Lab 3: Abuse Spike Detector

Given per-window counts for blocked TTS requests, detect a possible abuse spike while ignoring tiny sample sizes.

Hidden answer: invariant, tests, and Python solution

Invariant: validate aggregate telemetry first, then alert only when volume is large enough and the blocked fraction meaningfully exceeds a valid baseline fraction. Test impossible counters, invalid baselines, zero traffic, low volume, high volume with normal rate, and high volume with a sharp blocked-rate increase.

def abuse_spike(window, baseline_rate, min_requests, multiplier):
    total = window["total"]
    blocked = window["blocked"]
    if total < 0 or blocked < 0 or blocked > total:
        raise ValueError("blocked and total must be valid aggregate counts")
    if baseline_rate < 0 or baseline_rate > 1 or multiplier <= 0 or min_requests < 0:
        raise ValueError("baseline, multiplier, and threshold must be valid")
    if total < min_requests:
        return False
    if baseline_rate <= 0:
        return blocked > 0
    return (blocked / total) >= baseline_rate * multiplier

Interview Prompts

Advanced Safety And Privacy Questions

Prompt 1: A Voice Agent Executes Background Instructions

A user reports that a support agent followed instructions spoken by a TV in the background. How do you triage and prevent recurrence?

Hidden answer: strong response

Mitigate first by disabling or confirming sensitive tools, then inspect sanitized traces for ASR segments, speaker labels, intent confidence, tool policy version, and confirmation state. Prevent recurrence with active-speaker checks, tool-risk tiers, confirmation prompts, injection evals, and a canary gate that includes noisy background audio.

Prompt 2: A Customer Requests Deletion Of Their Voice Data

What should a production speech platform delete, and what metadata may be kept?

Hidden answer: strong response

Delete raw audio, transcripts, labels, embeddings, derived examples, and model-training references linked to the user according to the retention contract. Keep only permitted aggregate metrics and audit records that do not reconstruct the user's content.
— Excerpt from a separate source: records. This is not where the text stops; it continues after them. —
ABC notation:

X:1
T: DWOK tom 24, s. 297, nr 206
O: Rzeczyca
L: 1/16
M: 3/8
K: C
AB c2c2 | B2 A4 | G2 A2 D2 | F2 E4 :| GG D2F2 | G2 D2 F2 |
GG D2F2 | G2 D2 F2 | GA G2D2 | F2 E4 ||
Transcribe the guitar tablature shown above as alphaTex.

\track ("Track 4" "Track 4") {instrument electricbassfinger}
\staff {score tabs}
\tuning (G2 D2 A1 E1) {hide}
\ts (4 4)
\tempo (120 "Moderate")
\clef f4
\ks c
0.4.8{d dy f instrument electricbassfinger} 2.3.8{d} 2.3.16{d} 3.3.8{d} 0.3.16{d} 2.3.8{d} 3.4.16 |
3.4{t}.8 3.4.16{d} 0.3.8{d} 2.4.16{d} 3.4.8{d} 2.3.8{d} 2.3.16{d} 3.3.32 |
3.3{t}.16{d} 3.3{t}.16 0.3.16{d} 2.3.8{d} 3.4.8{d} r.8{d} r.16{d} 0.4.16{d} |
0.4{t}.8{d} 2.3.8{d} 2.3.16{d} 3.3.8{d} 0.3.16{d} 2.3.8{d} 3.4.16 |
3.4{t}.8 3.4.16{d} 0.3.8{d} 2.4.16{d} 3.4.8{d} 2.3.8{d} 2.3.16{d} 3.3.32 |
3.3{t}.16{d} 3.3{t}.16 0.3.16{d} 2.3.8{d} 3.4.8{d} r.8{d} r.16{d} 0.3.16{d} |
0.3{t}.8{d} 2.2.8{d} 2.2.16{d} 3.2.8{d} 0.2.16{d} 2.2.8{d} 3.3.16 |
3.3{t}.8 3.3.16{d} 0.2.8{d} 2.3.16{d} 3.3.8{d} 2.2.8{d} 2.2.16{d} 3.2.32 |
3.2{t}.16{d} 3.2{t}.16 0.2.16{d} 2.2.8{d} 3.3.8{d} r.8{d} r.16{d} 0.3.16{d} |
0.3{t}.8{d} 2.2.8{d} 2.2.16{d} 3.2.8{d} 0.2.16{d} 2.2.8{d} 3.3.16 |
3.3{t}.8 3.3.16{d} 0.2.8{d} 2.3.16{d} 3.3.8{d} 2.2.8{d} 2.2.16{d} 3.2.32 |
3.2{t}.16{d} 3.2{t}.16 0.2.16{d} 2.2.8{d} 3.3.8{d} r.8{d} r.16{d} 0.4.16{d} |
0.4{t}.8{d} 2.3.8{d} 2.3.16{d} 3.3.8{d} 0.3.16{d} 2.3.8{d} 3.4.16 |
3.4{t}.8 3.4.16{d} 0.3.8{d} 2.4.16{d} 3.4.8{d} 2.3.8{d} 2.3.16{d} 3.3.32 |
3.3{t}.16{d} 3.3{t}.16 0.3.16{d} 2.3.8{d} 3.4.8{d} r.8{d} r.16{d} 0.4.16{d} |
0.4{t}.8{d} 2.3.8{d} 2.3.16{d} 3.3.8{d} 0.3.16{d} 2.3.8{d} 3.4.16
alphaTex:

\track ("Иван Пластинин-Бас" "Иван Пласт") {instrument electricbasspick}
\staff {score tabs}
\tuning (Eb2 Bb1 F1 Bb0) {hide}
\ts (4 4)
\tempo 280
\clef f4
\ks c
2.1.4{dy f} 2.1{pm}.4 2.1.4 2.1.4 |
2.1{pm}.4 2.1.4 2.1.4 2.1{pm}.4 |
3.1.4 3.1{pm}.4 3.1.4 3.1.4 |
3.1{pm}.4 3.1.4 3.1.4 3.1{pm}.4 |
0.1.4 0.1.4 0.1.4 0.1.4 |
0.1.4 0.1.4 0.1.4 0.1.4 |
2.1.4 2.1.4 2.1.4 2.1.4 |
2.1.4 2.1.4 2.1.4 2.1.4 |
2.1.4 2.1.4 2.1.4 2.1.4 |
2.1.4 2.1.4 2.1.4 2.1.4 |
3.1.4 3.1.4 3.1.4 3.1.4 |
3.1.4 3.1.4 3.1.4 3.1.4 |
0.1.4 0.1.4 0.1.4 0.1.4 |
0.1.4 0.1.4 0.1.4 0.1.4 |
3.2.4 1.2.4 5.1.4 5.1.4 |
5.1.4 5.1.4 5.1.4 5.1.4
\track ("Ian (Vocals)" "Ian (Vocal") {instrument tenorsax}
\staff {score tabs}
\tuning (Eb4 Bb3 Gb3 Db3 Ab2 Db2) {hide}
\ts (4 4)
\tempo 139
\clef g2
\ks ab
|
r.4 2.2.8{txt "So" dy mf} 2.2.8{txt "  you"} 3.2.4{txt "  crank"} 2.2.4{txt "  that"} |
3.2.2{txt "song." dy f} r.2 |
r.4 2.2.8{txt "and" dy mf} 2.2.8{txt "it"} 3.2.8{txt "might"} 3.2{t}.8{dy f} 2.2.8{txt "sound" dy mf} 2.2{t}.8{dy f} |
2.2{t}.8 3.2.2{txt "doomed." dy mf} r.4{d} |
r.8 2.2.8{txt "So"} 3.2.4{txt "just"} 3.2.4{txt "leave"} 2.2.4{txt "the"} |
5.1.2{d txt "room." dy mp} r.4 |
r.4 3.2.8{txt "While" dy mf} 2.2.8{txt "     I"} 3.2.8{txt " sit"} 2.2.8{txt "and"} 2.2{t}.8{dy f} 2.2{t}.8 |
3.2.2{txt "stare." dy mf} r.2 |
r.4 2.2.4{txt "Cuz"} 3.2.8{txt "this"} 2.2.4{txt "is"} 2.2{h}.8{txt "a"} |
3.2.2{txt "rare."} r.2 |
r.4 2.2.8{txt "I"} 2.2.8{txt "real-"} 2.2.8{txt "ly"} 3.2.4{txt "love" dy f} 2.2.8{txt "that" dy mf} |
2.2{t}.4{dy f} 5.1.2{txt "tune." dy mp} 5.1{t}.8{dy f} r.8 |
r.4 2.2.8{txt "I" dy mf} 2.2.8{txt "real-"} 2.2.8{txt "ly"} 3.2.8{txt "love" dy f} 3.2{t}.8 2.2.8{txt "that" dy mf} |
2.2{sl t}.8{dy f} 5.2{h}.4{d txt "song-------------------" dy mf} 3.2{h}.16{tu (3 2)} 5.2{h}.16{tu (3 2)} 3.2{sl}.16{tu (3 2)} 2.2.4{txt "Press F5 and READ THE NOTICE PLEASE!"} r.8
For checkpoints already trained on the data, record affected lineage, stop future use, and retrain, unlearn, or replace the model when policy or law requires it. The answer should mention lineage, backups, downstream datasets, and proof of deletion.

Prompt 3: A TTS Voice Is Used For Fraudulent Calls

Your platform detects a spike in generated calls impersonating a public-facing employee. What actions do you take?

Hidden answer: strong response

Rate-limit or disable the abusive route, preserve evidence, notify safety/legal owners, revoke the voice if consent or policy is violated, add detection rules, and review gaps in voice enrollment, output filtering, and abuse monitoring. Measure time to mitigation and ship regression tests before re-enabling risky paths.